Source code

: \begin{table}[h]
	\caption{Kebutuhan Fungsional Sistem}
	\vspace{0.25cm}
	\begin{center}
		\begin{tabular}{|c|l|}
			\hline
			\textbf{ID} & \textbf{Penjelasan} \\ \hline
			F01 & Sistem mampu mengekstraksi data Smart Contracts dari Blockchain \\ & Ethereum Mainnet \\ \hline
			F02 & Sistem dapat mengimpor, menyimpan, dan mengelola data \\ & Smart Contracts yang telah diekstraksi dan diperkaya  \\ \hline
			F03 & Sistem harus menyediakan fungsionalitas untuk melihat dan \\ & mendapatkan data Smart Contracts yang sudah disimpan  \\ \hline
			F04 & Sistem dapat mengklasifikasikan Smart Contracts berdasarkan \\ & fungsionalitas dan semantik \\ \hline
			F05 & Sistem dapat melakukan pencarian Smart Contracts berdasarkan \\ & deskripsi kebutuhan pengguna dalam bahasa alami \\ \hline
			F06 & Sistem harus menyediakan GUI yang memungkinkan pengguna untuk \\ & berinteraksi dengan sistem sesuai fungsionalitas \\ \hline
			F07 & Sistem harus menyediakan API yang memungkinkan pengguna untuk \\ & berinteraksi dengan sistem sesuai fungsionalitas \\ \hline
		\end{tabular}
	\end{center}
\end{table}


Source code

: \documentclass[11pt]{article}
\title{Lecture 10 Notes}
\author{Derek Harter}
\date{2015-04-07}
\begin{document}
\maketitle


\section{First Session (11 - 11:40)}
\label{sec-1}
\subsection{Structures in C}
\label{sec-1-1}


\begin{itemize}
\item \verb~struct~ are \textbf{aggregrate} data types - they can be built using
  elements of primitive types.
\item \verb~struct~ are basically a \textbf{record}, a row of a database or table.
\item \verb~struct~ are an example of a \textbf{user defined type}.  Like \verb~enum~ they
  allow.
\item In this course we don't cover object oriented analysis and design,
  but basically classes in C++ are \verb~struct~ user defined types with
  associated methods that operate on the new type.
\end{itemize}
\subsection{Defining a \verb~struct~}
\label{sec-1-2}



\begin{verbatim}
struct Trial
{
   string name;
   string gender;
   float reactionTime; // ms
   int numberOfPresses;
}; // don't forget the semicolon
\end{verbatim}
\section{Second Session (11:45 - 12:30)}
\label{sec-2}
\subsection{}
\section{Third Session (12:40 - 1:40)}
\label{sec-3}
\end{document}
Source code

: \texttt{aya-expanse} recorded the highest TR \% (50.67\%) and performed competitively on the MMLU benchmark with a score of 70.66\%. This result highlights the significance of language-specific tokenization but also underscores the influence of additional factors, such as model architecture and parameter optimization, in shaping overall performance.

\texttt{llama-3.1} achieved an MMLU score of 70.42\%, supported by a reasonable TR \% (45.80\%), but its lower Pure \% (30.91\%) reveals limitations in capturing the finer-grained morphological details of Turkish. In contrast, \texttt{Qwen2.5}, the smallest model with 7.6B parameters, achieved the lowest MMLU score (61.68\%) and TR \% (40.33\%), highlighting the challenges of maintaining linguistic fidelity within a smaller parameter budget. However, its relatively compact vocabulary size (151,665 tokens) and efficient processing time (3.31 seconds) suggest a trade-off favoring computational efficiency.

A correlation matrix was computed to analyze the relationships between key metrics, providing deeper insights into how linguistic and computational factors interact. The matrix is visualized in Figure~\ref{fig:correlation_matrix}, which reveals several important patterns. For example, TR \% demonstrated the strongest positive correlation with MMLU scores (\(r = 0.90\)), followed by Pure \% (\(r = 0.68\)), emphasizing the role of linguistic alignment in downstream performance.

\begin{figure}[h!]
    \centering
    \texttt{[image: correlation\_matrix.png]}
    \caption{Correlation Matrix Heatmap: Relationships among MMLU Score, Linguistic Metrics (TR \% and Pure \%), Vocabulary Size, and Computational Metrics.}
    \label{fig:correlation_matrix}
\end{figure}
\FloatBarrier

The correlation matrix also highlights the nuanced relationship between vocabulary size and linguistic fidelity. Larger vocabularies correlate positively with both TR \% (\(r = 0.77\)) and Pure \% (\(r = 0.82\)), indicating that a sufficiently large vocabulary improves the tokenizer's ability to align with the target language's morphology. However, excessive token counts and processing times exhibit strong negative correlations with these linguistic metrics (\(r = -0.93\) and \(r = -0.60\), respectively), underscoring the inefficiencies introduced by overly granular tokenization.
━━━━━━━━━━━━━━━━━━━━
Activity — Copy the listing exactly as it stands.

Solution for this task —
Source code

: \begin{table}[h]
	\caption{Kebutuhan Fungsional Sistem}
	\vspace{0.25cm}
	\begin{center}
		\begin{tabular}{|c|l|}
			\hline
			\textbf{ID} & \textbf{Penjelasan} \\ \hline
			F01 & Sistem mampu mengekstraksi data Smart Contracts dari Blockchain \\ & Ethereum Mainnet \\ \hline
			F02 & Sistem dapat mengimpor, menyimpan, dan mengelola data \\ & Smart Contracts yang telah diekstraksi dan diperkaya  \\ \hline
			F03 & Sistem harus menyediakan fungsionalitas untuk melihat dan \\ & mendapatkan data Smart Contracts yang sudah disimpan  \\ \hline
			F04 & Sistem dapat mengklasifikasikan Smart Contracts berdasarkan \\ & fungsionalitas dan semantik \\ \hline
			F05 & Sistem dapat melakukan pencarian Smart Contracts berdasarkan \\ & deskripsi kebutuhan pengguna dalam bahasa alami \\ \hline
			F06 & Sistem harus menyediakan GUI yang memungkinkan pengguna untuk \\ & berinteraksi dengan sistem sesuai fungsionalitas \\ \hline
			F07 & Sistem harus menyediakan API yang memungkinkan pengguna untuk \\ & berinteraksi dengan sistem sesuai fungsionalitas \\ \hline
		\end{tabular}
	\end{center}
\end{table}


Source code

: \documentclass[11pt]{article}
\title{Lecture 10 Notes}
\author{Derek Harter}
\date{2015-04-07}
\begin{document}
\maketitle


\section{First Session (11 - 11:40)}
\label{sec-1}
\subsection{Structures in C}
\label{sec-1-1}


\begin{itemize}
\item \verb~struct~ are \textbf{aggregrate} data types - they can be built using
  elements of primitive types.
\item \verb~struct~ are basically a \textbf{record}, a row of a database or table.
\item \verb~struct~ are an example of a \textbf{user defined type}.  Like \verb~enum~ they
  allow.
\item In this course we don't cover object oriented analysis and design,
  but basically classes in C++ are \verb~struct~ user defined types with
  associated methods that operate on the new type.
\end{itemize}
\subsection{Defining a \verb~struct~}
\label{sec-1-2}



\begin{verbatim}
struct Trial
{
   string name;
   string gender;
   float reactionTime; // ms
   int numberOfPresses;
}; // don't forget the semicolon
\end{verbatim}
\section{Second Session (11:45 - 12:30)}
\label{sec-2}
\subsection{}
\section{Third Session (12:40 - 1:40)}
\label{sec-3}
\end{document}
Source code

: \texttt{aya-expanse} recorded the highest TR \% (50.67\%) and performed competitively on the MMLU benchmark with a score of 70.66\%. This result highlights the significance of language-specific tokenization but also underscores the influence of additional factors, such as model architecture and parameter optimization, in shaping overall performance.

\texttt{llama-3.1} achieved an MMLU score of 70.42\%, supported by a reasonable TR \% (45.80\%), but its lower Pure \% (30.91\%) reveals limitations in capturing the finer-grained morphological details of Turkish. In contrast, \texttt{Qwen2.5}, the smallest model with 7.6B parameters, achieved the lowest MMLU score (61.68\%) and TR \% (40.33\%), highlighting the challenges of maintaining linguistic fidelity within a smaller parameter budget. However, its relatively compact vocabulary size (151,665 tokens) and efficient processing time (3.31 seconds) suggest a trade-off favoring computational efficiency.

A correlation matrix was computed to analyze the relationships between key metrics, providing deeper insights into how linguistic and computational factors interact. The matrix is visualized in Figure~\ref{fig:correlation_matrix}, which reveals several important patterns. For example, TR \% demonstrated the strongest positive correlation with MMLU scores (\(r = 0.90\)), followed by Pure \% (\(r = 0.68\)), emphasizing the role of linguistic alignment in downstream performance.

\begin{figure}[h!]
    \centering
    \texttt{[image: correlation\_matrix.png]}
    \caption{Correlation Matrix Heatmap: Relationships among MMLU Score, Linguistic Metrics (TR \% and Pure \%), Vocabulary Size, and Computational Metrics.}
    \label{fig:correlation_matrix}
\end{figure}
\FloatBarrier

The correlation matrix also highlights the nuanced relationship between vocabulary size and linguistic fidelity. Larger vocabularies correlate positively with both TR \% (\(r = 0.77\)) and Pure \% (\(r = 0.82\)), indicating that a sufficiently large vocabulary improves the tokenizer's ability to align with the target language's morphology. However, excessive token counts and processing times exhibit strong negative correlations with these linguistic metrics (\(r = -0.93\) and \(r = -0.60\), respectively), underscoring the inefficiencies introduced by overly granular tokenization.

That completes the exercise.